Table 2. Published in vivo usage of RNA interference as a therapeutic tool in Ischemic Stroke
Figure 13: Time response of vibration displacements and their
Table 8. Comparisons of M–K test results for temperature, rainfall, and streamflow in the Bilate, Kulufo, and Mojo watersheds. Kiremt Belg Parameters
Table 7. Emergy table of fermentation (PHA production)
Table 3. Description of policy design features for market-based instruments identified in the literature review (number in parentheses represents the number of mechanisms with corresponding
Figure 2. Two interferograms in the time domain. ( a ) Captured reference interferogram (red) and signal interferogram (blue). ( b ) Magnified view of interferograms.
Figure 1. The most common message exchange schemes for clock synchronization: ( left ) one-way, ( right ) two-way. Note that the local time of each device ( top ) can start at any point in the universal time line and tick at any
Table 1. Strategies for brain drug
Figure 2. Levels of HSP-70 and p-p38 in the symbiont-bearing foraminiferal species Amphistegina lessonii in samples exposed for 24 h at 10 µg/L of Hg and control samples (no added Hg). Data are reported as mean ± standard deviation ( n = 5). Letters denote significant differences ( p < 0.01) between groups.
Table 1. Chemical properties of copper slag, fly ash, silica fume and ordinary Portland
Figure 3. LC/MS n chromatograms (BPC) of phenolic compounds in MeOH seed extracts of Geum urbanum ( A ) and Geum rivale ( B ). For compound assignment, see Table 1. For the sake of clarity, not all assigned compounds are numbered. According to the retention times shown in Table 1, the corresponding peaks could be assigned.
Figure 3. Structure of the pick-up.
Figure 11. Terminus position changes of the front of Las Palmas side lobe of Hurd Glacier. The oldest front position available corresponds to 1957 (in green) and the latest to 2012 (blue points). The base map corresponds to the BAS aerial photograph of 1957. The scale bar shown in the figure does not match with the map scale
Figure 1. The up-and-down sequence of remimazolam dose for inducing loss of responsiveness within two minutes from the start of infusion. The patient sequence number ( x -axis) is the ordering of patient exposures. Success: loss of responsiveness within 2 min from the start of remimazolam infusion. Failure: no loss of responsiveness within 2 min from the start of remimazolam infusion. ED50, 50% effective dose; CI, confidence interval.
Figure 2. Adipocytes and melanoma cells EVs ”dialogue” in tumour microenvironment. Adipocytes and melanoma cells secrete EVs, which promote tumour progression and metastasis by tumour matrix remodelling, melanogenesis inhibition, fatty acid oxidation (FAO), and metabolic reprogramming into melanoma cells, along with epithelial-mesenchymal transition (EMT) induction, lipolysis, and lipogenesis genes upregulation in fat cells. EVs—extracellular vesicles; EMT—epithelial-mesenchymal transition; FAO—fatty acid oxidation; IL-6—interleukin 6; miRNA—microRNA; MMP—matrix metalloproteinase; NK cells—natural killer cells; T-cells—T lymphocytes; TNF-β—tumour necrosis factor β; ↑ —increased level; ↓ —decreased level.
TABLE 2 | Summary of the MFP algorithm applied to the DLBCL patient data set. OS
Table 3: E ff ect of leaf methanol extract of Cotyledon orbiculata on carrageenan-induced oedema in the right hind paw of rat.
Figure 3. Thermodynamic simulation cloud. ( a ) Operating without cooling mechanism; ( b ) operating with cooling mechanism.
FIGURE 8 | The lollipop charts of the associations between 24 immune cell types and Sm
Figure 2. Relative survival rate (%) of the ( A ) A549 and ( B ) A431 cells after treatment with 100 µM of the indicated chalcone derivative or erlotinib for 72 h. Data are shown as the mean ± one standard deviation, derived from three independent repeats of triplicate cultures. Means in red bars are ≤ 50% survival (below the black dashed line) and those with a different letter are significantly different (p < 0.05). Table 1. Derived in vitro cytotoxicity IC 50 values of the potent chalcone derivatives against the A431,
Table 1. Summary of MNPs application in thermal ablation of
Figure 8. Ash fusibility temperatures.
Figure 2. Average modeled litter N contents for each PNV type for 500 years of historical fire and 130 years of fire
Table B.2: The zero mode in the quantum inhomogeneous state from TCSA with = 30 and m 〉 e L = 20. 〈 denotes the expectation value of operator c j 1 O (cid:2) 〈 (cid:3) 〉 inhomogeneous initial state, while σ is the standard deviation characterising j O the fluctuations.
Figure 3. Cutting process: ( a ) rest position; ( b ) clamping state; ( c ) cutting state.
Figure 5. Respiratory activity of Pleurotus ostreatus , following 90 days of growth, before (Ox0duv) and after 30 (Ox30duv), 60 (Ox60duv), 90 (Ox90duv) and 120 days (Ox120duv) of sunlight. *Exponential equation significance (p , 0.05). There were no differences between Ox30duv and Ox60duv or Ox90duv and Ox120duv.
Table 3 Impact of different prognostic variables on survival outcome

========

Going down the listing above, begin printing at the line with "Figure 2. Two" and finish with the line with "Table 1. Strategies for brain drug", exactly as they appear.

Figure 2. Two interferograms in the time domain. ( a ) Captured reference interferogram (red) and signal interferogram (blue). ( b ) Magnified view of interferograms.
Figure 1. The most common message exchange schemes for clock synchronization: ( left ) one-way, ( right ) two-way. Note that the local time of each device ( top ) can start at any point in the universal time line and tick at any
Table 1. Strategies for brain drug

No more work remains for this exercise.